Assigned task
One line at a time, check the entries below for the word "Çamaşır", and copy each line that has it.

Data for processing
══════════
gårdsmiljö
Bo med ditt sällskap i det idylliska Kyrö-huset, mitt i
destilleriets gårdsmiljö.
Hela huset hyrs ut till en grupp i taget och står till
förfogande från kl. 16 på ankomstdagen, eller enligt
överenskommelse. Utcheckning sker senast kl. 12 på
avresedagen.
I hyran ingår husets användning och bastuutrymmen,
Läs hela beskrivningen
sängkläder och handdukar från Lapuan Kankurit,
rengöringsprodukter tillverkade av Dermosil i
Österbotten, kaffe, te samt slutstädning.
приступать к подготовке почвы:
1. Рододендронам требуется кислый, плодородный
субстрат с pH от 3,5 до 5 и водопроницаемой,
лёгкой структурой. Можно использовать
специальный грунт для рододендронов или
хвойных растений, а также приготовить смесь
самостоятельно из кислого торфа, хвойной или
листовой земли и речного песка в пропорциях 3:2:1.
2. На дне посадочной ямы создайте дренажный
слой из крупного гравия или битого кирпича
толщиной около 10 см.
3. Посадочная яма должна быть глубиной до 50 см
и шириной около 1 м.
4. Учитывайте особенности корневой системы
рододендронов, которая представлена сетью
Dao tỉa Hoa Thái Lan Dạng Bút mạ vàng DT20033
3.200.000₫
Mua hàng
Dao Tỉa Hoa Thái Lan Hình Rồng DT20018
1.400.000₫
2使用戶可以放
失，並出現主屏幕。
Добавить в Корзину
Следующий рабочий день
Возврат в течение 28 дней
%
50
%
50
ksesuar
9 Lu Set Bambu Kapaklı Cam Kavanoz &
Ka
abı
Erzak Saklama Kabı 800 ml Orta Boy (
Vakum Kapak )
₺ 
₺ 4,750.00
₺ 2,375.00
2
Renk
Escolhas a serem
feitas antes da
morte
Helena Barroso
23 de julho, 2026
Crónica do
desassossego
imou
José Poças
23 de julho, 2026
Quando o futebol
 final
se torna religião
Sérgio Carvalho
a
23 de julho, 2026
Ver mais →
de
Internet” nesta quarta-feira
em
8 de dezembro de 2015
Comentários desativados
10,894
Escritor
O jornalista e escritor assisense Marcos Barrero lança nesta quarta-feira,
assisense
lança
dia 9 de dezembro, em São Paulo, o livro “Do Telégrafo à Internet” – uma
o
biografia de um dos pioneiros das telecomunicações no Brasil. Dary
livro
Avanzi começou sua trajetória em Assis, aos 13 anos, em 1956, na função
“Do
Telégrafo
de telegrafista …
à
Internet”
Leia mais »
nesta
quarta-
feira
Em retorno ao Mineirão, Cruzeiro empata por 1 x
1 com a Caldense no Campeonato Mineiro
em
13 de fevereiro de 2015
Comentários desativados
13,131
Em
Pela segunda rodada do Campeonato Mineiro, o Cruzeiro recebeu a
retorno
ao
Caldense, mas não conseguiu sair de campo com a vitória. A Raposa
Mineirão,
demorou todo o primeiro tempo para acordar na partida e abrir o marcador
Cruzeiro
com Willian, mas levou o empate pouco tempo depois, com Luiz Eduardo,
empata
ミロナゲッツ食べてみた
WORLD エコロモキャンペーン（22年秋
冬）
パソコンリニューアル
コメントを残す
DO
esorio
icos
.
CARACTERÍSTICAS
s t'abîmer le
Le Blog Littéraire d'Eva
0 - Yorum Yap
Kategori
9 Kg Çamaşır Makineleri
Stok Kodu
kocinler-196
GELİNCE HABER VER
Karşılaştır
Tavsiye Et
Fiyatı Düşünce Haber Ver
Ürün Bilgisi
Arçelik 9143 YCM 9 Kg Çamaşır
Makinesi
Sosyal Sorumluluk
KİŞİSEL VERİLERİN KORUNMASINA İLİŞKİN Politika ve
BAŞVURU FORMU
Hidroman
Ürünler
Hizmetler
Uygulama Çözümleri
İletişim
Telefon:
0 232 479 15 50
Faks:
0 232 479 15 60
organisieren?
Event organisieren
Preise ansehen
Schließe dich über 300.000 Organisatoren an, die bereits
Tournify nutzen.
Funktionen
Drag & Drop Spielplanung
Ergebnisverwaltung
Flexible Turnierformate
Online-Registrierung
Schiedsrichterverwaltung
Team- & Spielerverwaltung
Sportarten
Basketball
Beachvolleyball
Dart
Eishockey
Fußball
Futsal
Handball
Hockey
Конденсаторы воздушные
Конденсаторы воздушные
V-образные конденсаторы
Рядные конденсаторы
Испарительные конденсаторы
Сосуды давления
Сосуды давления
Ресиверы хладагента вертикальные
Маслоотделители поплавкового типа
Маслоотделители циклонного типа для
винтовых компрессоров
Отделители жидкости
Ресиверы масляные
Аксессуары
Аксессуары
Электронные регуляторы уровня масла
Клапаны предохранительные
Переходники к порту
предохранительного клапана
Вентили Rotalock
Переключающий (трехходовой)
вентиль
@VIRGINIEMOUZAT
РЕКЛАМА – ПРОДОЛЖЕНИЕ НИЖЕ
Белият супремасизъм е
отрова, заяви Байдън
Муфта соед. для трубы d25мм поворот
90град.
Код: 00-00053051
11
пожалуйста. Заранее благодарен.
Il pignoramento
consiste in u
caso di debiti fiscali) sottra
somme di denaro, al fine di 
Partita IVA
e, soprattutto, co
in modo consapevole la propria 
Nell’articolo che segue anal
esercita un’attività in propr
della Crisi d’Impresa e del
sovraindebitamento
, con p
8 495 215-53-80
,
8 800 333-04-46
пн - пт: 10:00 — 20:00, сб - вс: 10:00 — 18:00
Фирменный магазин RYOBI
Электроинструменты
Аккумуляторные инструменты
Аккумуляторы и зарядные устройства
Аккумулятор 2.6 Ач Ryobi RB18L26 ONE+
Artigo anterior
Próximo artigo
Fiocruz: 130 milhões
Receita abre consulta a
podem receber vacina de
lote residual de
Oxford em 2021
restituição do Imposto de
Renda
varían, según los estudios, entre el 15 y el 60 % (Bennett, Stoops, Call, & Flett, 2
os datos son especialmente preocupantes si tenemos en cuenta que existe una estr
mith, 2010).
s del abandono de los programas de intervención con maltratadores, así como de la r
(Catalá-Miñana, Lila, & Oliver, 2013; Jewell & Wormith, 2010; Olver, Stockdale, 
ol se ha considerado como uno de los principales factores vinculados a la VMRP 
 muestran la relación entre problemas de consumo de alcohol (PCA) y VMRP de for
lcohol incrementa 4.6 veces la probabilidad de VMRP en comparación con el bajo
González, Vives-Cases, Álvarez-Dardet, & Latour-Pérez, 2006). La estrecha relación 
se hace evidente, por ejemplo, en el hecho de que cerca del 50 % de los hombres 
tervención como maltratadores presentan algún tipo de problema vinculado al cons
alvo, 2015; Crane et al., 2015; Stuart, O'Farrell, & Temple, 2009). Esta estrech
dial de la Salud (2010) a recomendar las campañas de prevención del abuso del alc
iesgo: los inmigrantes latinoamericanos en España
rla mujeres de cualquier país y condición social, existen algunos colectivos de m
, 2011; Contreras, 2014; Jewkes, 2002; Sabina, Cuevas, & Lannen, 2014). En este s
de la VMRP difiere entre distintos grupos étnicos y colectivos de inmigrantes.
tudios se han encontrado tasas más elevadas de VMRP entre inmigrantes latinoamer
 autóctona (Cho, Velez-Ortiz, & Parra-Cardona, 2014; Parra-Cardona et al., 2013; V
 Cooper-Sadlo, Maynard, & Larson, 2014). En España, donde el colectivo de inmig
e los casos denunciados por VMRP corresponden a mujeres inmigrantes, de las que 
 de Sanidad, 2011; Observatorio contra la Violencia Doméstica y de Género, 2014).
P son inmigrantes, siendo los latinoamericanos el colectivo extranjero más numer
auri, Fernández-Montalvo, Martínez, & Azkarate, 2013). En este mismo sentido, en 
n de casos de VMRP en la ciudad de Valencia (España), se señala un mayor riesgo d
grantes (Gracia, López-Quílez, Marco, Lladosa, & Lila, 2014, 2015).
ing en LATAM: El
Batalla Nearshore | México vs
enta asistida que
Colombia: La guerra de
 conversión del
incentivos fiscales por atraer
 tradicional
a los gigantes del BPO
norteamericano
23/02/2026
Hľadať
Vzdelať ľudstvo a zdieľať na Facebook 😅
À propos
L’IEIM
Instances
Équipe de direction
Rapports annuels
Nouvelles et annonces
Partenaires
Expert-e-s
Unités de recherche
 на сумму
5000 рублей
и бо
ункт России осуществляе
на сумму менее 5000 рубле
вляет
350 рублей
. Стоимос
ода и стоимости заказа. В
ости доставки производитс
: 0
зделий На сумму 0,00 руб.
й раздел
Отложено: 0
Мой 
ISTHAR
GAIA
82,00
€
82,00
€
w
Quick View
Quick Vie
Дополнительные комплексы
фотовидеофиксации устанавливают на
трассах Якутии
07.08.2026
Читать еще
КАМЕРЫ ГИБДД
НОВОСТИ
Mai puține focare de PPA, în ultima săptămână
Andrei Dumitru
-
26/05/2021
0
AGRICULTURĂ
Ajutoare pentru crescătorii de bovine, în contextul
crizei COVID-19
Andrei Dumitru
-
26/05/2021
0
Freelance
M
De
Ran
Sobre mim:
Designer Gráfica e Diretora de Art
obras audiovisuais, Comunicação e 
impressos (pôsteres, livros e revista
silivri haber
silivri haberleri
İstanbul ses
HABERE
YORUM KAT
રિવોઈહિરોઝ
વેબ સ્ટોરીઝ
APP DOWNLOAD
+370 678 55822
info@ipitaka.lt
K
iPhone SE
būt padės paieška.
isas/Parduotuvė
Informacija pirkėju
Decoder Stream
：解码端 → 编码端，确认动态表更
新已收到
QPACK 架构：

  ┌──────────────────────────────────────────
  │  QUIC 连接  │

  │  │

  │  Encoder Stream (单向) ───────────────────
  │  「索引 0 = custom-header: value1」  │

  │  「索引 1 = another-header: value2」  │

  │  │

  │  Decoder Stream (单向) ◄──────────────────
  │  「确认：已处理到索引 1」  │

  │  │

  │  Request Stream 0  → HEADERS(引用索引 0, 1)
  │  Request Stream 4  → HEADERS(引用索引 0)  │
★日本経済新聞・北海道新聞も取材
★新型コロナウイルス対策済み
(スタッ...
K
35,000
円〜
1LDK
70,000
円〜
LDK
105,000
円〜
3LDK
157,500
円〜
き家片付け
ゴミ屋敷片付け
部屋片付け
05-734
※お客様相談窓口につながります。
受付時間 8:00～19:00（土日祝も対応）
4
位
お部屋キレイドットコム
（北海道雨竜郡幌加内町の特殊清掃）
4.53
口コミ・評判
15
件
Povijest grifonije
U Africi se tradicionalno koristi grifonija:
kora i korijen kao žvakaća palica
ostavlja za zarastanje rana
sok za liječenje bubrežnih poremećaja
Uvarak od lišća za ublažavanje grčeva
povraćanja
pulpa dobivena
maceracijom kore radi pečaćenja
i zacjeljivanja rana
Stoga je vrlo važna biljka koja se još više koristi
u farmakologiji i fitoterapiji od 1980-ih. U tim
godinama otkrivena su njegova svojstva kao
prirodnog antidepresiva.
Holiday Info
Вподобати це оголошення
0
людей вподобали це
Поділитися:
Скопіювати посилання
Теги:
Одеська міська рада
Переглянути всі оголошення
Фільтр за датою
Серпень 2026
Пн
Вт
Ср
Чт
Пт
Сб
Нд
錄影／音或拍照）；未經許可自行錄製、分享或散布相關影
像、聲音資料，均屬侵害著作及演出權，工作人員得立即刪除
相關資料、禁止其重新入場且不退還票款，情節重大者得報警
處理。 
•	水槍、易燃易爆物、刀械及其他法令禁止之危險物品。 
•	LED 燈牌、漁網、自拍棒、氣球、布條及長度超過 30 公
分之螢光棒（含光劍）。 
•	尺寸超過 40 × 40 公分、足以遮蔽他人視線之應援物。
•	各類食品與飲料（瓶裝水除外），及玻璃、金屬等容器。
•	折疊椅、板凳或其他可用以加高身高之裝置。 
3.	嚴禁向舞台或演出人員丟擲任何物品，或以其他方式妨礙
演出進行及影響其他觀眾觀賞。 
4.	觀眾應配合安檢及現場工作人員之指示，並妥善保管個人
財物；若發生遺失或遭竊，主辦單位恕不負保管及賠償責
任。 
══════════
Expected answer
9 Kg Çamaşır Makineleri
Arçelik 9143 YCM 9 Kg Çamaşır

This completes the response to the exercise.